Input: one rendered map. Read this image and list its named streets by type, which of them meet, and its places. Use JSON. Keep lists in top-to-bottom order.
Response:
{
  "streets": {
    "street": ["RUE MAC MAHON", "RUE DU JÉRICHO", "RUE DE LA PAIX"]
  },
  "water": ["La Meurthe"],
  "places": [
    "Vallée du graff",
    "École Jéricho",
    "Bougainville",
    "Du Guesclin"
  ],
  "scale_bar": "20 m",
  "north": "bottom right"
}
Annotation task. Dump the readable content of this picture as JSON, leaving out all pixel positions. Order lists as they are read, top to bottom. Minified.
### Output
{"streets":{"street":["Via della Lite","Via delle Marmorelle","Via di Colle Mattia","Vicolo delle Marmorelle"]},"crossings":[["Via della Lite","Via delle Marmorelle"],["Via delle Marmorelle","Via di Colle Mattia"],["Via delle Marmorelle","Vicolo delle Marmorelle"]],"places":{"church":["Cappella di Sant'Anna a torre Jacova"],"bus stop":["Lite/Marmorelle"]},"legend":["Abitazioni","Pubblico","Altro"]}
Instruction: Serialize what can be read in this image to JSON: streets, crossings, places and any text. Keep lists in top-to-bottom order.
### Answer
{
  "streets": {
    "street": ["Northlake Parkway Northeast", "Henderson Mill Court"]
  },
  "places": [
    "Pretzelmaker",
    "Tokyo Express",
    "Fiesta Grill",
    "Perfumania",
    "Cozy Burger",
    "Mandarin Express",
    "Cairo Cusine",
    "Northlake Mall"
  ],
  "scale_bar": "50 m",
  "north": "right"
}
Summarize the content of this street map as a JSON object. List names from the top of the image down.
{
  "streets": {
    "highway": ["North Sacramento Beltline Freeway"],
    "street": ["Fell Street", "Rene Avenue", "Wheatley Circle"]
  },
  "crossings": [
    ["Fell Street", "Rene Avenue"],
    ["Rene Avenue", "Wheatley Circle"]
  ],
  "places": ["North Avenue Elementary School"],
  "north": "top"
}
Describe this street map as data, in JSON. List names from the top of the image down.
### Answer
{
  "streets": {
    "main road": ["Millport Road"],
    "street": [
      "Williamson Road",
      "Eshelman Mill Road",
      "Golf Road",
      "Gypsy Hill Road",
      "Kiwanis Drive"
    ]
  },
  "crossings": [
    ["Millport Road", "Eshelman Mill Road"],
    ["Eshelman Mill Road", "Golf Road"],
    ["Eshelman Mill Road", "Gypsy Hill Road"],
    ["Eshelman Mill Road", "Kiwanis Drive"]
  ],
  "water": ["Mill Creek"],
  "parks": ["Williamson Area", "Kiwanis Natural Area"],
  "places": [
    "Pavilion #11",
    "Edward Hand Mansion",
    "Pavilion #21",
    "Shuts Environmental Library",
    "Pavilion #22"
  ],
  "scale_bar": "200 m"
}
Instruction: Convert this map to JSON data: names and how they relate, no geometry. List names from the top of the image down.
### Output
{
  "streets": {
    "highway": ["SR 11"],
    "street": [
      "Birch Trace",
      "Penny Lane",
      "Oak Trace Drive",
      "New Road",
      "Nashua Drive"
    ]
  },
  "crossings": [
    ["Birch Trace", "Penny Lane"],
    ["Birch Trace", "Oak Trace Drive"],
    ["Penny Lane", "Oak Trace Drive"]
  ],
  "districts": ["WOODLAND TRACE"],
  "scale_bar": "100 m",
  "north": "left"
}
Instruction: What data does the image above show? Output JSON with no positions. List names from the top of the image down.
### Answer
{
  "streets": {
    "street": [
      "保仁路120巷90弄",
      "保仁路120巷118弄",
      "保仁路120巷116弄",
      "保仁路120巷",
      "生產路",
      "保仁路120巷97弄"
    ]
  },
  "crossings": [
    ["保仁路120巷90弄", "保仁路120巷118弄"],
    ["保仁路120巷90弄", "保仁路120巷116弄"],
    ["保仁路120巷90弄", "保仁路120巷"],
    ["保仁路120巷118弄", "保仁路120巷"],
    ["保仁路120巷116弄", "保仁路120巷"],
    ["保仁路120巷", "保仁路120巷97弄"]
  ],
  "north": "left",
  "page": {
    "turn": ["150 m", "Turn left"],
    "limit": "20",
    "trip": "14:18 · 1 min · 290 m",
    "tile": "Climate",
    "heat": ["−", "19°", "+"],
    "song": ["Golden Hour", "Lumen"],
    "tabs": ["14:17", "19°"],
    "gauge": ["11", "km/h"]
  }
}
* * *
• [Exercise description]: Across the records, how many lines carry the word "data"? The answer should be a number alone.

• [Your solution]: 3